Territorial disputes in the South China Sea are another important space to watch. So far, nationalist anger at Vietnam and the Philippines has been largely confined to the Internet in China. Even the relatively nationalist Global Times has cautioned that “indulging anger and fantasizing confrontation” is not the right way to manage disputes in the South China Sea. After Vietnamese protests against China’s deep-water oil rig escalated to violence in May 2014, killing several Chinese workers, state-run and commercial media in China were conspicuously restrained in covering the riots, emphasizing Vietnamese efforts to arrest the “troublemakers” and characterizing the violence as more anti-foreign than specifically anti-Chinese. I suspect that Chinese calls for protests against Vietnam were shut down because China already controls the Paracel Islands and has no need to show further resolve. Allowing protests against Vietnam would have added fuel to the fire of Vietnamese anger and might have provoked further attacks on Chinese citizens in Vietnam.

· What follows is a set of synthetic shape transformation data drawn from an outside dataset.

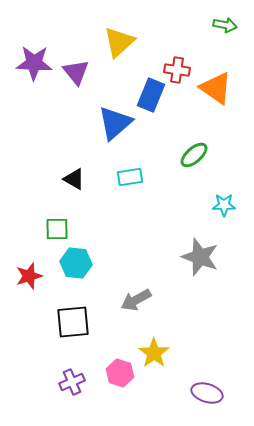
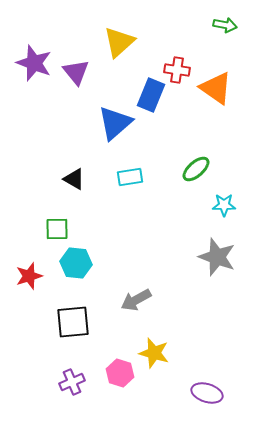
purple star: rotated 18 degrees clockwise
green ellipse: moved 2 px right, 14 px down
gray star: moved 17 px right
yellow star: rotated 20 degrees counterclockwise
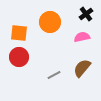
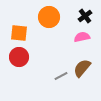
black cross: moved 1 px left, 2 px down
orange circle: moved 1 px left, 5 px up
gray line: moved 7 px right, 1 px down
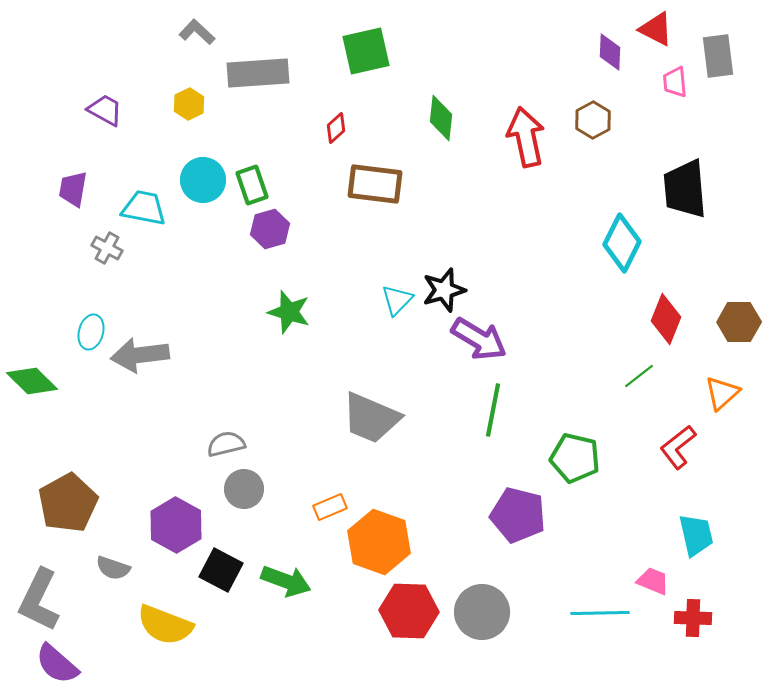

You describe the management of nationalist demonstrations as a short-term asset but a strategic liability for Beijing. Are there more productive (and less volatile) ways for the Chinese government to handle strongly-held nationalist sentiments?

The selective tolerance of nationalist protests has bred cynicism both at home and abroad, feeding skepticism about the sincerity of “highly unusual” outbursts of “assiduously reported” nationalist sentiment. Fostering a range of views would increase the transparency of Chinese intentions. A more open airing of views would also give greater credibility to the nationalist sentiments that are expressed. When citizens, bloggers, and intellectuals feel safe in expressing their opinions without fear of censors or vigilante-style “human flesh search engines,” foreign governments are more likely to believe that these sentiments are genuine rather than the result of deference or “brainwashing.” Encouraging the publication of both sides of a foreign policy debate, as the Chinese media has begun to do on certain issues, gives the government more diplomatic room to maneuver. But a more diverse foreign policy debate in China would also serve the government’s interests. When typically liberal and conservative voices agree on issues such as the defense of Chinese sovereignty over disputed islands, the apparent unanimity of popular sentiment will be much more convincing.